Directive: Express the lines below as a JSON list of strings, one string per line and blank lines omitted, taking only the lines from the one containing "scientific name: Canavalia cathartica" up to and including the one containing "state / province: Querétaro".

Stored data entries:
* start *
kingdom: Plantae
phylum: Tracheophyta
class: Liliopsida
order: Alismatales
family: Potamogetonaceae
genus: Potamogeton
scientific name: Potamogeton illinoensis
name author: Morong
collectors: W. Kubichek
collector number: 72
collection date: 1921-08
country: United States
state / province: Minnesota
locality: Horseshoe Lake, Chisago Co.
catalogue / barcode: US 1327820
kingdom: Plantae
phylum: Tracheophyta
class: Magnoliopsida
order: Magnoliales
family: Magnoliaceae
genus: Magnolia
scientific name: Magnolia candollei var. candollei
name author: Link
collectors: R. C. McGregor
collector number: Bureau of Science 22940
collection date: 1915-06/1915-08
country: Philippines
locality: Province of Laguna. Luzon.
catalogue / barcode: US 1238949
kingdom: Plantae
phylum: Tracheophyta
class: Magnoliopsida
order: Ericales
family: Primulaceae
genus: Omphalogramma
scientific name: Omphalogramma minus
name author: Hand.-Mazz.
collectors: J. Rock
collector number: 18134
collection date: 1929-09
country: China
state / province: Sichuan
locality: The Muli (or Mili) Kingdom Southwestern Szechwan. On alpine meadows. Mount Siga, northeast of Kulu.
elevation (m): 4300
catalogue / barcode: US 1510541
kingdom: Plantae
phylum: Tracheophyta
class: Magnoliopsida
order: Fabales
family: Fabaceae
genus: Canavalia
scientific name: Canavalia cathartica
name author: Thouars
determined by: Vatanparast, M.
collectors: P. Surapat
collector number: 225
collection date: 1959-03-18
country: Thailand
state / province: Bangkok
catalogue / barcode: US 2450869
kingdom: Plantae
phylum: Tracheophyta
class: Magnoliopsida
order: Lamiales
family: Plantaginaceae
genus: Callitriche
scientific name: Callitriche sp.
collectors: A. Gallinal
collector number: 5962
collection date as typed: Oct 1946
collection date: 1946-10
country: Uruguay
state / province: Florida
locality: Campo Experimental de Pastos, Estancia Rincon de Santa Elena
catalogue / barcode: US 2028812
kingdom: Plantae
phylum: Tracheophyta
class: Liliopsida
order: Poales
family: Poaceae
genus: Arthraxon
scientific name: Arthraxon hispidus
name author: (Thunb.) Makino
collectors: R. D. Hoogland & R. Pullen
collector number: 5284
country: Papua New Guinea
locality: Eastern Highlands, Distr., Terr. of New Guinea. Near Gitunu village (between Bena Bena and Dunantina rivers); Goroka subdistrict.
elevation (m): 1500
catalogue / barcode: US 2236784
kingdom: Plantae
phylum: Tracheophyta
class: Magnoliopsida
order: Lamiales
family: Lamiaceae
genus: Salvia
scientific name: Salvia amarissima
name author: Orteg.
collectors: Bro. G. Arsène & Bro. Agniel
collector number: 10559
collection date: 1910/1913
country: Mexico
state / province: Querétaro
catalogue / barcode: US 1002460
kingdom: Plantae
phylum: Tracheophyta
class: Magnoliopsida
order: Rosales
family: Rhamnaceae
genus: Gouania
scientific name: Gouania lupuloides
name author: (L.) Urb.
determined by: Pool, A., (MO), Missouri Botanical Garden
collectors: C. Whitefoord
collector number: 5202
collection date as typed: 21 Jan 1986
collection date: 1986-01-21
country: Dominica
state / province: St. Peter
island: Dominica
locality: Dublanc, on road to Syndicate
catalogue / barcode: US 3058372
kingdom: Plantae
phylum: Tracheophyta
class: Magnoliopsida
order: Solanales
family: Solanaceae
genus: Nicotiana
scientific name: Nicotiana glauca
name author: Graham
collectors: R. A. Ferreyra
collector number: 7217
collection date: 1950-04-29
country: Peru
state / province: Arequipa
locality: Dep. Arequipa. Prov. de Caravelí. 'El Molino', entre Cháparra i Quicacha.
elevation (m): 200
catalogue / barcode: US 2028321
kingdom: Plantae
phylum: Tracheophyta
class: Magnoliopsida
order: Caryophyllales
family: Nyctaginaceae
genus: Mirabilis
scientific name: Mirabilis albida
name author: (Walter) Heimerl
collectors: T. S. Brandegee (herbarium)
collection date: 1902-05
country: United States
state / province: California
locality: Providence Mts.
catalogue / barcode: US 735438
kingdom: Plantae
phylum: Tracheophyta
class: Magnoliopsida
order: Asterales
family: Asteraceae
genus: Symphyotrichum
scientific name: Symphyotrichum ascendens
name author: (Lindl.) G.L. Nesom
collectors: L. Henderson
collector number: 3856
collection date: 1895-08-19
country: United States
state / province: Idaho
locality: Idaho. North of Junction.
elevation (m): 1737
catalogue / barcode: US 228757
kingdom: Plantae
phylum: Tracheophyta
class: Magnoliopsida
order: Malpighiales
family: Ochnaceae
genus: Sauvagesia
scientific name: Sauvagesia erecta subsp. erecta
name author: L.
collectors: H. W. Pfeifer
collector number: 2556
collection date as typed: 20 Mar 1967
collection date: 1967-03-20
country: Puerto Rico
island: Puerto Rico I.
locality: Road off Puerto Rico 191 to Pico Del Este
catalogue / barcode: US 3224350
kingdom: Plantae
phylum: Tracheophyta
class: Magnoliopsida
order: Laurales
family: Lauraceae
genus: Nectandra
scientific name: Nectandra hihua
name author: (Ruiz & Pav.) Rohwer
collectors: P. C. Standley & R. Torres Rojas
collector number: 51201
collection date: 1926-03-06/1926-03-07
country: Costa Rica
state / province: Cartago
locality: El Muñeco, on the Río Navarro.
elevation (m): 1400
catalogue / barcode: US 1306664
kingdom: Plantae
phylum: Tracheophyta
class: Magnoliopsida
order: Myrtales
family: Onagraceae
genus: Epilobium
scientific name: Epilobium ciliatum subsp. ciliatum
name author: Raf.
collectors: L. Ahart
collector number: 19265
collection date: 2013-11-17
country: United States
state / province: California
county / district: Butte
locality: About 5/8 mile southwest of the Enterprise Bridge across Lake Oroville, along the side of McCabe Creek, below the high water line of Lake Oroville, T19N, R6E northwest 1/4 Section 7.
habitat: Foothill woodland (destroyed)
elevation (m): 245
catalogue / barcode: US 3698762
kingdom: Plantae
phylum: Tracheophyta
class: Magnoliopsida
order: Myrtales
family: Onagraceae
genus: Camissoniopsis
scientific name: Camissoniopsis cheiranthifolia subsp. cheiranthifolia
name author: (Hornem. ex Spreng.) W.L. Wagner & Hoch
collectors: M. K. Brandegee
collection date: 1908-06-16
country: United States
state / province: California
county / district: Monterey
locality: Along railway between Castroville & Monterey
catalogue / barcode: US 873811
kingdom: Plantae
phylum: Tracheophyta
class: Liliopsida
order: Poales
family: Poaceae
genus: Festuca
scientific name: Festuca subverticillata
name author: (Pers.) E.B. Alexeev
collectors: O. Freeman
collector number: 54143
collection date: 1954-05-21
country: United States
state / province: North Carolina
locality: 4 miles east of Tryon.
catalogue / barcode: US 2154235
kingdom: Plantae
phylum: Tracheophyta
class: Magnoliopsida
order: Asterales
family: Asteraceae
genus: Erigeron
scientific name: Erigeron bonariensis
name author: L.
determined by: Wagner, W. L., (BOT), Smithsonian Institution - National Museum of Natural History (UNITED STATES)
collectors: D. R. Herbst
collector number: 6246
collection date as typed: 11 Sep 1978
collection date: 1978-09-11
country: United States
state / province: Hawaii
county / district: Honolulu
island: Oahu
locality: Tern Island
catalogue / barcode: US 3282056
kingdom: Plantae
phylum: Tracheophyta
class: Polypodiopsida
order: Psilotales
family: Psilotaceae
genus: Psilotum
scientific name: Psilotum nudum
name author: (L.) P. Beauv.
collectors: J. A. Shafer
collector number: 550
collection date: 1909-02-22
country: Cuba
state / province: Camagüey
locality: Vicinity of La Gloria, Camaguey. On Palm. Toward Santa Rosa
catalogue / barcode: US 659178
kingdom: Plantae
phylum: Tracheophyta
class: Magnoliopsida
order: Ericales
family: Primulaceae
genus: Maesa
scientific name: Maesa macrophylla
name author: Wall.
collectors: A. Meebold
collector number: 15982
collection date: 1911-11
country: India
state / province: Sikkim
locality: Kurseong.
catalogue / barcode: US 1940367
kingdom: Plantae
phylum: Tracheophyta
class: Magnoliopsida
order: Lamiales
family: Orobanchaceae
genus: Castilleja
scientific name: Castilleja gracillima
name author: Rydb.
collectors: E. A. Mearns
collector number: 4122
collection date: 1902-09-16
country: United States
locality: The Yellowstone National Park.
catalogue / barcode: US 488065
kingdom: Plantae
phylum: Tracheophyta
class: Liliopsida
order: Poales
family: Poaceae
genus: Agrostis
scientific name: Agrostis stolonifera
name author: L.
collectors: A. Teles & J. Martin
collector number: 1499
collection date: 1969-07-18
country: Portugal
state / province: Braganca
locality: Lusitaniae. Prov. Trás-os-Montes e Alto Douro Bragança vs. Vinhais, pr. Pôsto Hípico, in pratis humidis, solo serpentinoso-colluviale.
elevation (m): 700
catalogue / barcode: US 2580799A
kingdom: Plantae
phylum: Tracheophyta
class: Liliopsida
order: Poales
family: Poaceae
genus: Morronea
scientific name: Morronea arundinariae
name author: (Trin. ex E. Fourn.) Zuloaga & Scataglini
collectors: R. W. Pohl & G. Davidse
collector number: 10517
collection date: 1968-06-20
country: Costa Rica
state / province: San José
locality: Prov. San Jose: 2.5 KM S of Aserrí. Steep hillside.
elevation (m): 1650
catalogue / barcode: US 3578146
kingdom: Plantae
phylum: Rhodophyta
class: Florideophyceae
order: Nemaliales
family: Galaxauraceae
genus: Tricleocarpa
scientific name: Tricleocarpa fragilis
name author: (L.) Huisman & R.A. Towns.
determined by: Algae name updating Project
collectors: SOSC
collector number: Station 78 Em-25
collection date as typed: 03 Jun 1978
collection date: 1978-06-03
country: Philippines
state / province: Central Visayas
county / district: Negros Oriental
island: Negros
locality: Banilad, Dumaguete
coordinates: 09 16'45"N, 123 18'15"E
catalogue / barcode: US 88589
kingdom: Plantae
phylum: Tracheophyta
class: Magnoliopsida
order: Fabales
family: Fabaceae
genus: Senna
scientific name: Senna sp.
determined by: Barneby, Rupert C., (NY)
* end *
Result:
[
  "scientific name: Canavalia cathartica",
  "name author: Thouars",
  "determined by: Vatanparast, M.",
  "collectors: P. Surapat",
  "collector number: 225",
  "collection date: 1959-03-18",
  "country: Thailand",
  "state / province: Bangkok",
  "catalogue / barcode: US 2450869",
  "kingdom: Plantae",
  "phylum: Tracheophyta",
  "class: Magnoliopsida",
  "order: Lamiales",
  "family: Plantaginaceae",
  "genus: Callitriche",
  "scientific name: Callitriche sp.",
  "collectors: A. Gallinal",
  "collector number: 5962",
  "collection date as typed: Oct 1946",
  "collection date: 1946-10",
  "country: Uruguay",
  "state / province: Florida",
  "locality: Campo Experimental de Pastos, Estancia Rincon de Santa Elena",
  "catalogue / barcode: US 2028812",
  "kingdom: Plantae",
  "phylum: Tracheophyta",
  "class: Liliopsida",
  "order: Poales",
  "family: Poaceae",
  "genus: Arthraxon",
  "scientific name: Arthraxon hispidus",
  "name author: (Thunb.) Makino",
  "collectors: R. D. Hoogland & R. Pullen",
  "collector number: 5284",
  "country: Papua New Guinea",
  "locality: Eastern Highlands, Distr., Terr. of New Guinea. Near Gitunu village (between Bena Bena and Dunantina rivers); Goroka subdistrict.",
  "elevation (m): 1500",
  "catalogue / barcode: US 2236784",
  "kingdom: Plantae",
  "phylum: Tracheophyta",
  "class: Magnoliopsida",
  "order: Lamiales",
  "family: Lamiaceae",
  "genus: Salvia",
  "scientific name: Salvia amarissima",
  "name author: Orteg.",
  "collectors: Bro. G. Arsène & Bro. Agniel",
  "collector number: 10559",
  "collection date: 1910/1913",
  "country: Mexico",
  "state / province: Querétaro"
]